Hah, setelah kasusus ini selesai, aku akan mengambil cuti. Aku ingin mencari keluargaku. Aku rindu orangtuaku. Aku rindu saat saat bersama mereka. Papa, mama, Dimana kalian? Aku rindu kalian!
Dering telphon membuyarkan lamunamku. Nama Mossa tertulis dilayar kaca. Ah, persetan. Aku tidak akan menjawabnya. Rasakan kau! Nikmati saja harimu yang menyenagkan itu!

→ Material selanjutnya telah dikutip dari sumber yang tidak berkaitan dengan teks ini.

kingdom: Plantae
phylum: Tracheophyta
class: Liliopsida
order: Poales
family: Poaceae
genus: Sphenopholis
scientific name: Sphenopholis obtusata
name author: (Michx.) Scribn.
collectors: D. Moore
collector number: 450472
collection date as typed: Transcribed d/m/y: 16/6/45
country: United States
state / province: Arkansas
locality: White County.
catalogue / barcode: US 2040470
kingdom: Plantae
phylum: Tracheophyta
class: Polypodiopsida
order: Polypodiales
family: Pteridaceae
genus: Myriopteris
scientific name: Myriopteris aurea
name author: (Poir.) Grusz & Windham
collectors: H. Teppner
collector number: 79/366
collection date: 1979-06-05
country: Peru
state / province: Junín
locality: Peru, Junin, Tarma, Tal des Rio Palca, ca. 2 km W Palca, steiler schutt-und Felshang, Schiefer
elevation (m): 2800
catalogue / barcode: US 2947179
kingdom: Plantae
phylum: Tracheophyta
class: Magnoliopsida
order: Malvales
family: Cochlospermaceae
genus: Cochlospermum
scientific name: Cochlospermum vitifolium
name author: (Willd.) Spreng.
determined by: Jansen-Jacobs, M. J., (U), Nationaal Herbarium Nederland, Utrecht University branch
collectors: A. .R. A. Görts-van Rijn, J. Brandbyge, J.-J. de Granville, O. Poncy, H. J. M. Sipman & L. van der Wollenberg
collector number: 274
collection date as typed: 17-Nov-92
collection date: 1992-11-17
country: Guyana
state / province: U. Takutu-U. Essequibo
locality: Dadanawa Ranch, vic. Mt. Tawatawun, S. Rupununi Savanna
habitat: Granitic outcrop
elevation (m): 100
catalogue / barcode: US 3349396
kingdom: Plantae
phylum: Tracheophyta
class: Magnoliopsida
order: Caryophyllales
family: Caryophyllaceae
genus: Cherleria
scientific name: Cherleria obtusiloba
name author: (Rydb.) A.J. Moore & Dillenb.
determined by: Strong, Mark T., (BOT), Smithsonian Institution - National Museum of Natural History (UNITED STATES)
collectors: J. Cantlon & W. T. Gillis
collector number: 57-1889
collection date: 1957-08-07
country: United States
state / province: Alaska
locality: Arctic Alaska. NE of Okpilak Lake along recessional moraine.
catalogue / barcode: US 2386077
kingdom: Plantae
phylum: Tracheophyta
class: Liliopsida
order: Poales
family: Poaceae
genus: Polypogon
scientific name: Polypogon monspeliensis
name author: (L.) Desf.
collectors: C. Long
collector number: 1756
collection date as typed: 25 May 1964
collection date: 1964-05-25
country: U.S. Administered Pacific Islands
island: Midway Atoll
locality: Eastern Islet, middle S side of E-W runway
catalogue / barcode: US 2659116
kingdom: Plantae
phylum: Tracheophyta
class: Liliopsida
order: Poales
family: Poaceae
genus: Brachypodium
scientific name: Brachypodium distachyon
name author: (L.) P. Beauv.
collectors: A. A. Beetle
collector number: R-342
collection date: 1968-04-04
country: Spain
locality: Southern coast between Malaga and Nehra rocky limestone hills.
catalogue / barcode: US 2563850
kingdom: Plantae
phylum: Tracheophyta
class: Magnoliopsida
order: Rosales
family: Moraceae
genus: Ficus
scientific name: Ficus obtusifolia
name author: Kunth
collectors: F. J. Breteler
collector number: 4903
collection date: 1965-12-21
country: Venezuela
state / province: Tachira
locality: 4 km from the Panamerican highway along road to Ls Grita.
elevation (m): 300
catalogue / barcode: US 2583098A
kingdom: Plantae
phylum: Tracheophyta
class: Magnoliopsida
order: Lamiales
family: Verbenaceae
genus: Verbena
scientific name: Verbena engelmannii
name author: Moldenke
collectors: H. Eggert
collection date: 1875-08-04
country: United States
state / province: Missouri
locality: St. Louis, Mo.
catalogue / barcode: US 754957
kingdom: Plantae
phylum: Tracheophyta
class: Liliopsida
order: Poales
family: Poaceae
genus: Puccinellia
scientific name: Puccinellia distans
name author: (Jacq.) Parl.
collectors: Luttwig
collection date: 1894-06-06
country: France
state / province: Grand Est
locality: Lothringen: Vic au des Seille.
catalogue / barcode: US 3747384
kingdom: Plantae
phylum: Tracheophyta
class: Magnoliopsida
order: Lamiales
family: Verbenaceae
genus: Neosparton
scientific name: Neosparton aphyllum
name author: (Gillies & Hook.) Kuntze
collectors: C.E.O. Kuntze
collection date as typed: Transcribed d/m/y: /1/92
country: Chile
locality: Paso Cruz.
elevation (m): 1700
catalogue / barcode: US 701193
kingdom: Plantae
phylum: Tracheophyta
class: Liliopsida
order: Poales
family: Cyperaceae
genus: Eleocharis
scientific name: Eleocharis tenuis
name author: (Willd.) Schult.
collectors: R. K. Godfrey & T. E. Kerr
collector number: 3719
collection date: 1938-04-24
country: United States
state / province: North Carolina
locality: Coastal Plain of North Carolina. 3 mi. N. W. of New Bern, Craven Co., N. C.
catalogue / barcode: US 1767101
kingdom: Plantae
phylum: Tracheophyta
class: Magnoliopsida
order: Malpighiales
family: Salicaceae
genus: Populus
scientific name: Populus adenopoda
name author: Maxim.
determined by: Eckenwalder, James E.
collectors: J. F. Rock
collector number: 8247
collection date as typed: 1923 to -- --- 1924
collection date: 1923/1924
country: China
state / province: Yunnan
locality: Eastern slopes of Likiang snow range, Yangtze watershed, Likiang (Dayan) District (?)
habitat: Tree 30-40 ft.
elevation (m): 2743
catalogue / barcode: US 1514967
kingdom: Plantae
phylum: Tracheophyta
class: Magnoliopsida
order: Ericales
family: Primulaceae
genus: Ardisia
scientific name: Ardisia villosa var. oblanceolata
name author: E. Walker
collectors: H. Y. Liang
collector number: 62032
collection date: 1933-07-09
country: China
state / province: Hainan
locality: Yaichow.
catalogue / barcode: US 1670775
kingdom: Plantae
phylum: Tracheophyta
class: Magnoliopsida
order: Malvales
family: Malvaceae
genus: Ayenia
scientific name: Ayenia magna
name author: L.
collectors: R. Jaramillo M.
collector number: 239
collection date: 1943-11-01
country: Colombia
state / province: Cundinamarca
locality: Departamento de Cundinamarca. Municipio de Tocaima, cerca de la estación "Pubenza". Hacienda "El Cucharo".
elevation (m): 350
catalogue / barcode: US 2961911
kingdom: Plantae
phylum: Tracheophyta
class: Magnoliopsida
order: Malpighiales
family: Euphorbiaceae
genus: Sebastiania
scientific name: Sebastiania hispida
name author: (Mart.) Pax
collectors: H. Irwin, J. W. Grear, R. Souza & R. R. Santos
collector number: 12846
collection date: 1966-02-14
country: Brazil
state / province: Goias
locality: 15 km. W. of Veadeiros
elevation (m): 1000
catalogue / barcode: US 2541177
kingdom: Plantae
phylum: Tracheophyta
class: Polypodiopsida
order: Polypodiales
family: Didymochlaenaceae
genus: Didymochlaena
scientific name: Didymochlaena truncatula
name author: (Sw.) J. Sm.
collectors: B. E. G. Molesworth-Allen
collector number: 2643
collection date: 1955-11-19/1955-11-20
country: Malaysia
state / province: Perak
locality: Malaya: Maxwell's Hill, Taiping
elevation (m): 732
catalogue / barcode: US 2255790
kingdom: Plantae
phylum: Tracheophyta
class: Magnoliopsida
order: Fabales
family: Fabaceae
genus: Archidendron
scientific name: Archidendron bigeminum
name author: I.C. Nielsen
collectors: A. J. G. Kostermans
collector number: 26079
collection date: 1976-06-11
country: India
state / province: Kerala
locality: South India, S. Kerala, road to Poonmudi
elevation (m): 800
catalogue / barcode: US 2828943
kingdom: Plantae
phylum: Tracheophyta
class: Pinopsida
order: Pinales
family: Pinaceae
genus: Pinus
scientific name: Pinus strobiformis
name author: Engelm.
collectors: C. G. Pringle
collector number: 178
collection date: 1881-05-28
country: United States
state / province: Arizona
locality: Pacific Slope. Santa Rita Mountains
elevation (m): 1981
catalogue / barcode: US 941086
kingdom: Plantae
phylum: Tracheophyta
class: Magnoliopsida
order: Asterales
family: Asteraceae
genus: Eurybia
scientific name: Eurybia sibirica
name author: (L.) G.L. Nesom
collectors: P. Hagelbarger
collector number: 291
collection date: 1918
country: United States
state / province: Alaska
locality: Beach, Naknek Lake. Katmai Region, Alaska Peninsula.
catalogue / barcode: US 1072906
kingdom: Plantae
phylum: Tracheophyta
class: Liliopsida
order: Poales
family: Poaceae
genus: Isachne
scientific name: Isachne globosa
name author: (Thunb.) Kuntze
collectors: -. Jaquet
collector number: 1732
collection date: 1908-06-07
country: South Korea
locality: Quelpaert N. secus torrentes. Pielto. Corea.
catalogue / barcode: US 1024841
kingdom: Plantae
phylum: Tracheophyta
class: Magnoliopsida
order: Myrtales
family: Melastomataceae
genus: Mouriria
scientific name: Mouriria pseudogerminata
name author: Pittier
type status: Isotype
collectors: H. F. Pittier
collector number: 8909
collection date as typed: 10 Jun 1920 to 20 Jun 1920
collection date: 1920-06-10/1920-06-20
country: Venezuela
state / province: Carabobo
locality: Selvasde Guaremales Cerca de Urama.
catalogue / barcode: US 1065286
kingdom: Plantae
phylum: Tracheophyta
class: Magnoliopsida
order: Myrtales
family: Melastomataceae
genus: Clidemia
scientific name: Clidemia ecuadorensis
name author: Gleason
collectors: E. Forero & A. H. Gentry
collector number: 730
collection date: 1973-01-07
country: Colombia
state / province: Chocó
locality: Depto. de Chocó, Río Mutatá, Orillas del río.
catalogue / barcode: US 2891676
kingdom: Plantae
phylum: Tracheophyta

Aku mesenyapkan rington panggilan. Brisik! Panggilan dari Mossa bolak balik membunyikan ponselku. Nah, kalau senyap begini, kan, nyaman. Terserah, mau seratus kali dia menghubungi ponselku, persetan! Aku tidak akan mengangkatnya.
Setelah penantian yang sangat membosankan, akhirnya seorang dokter menghampiriku.
"Selamat siang, Nona. Apa anda kerabat Tuan Sky?"
"Iya, Dok. Bagai mana keadaannya?"
"Saat ini dia belum sadarkan diri, tapi oprasi berjalan lancar. Kami akan segera memindahkannya ke ruang perawatan."
"Baik, terima kasih, Dok."
Dokter itu tersenyum lalu berlalu. Tidak lama berselang, beberap tenaga medis mendorong tempat tidur Tuan Sky. Tangan dan hidungnya terpasang selang. Aku mengikuti mereka dari belakang. Sesaat kutatap wajah pucat itu. Ada rasa iba dihati melihat kondisinya. Siapa sebenarnya otak semua ini?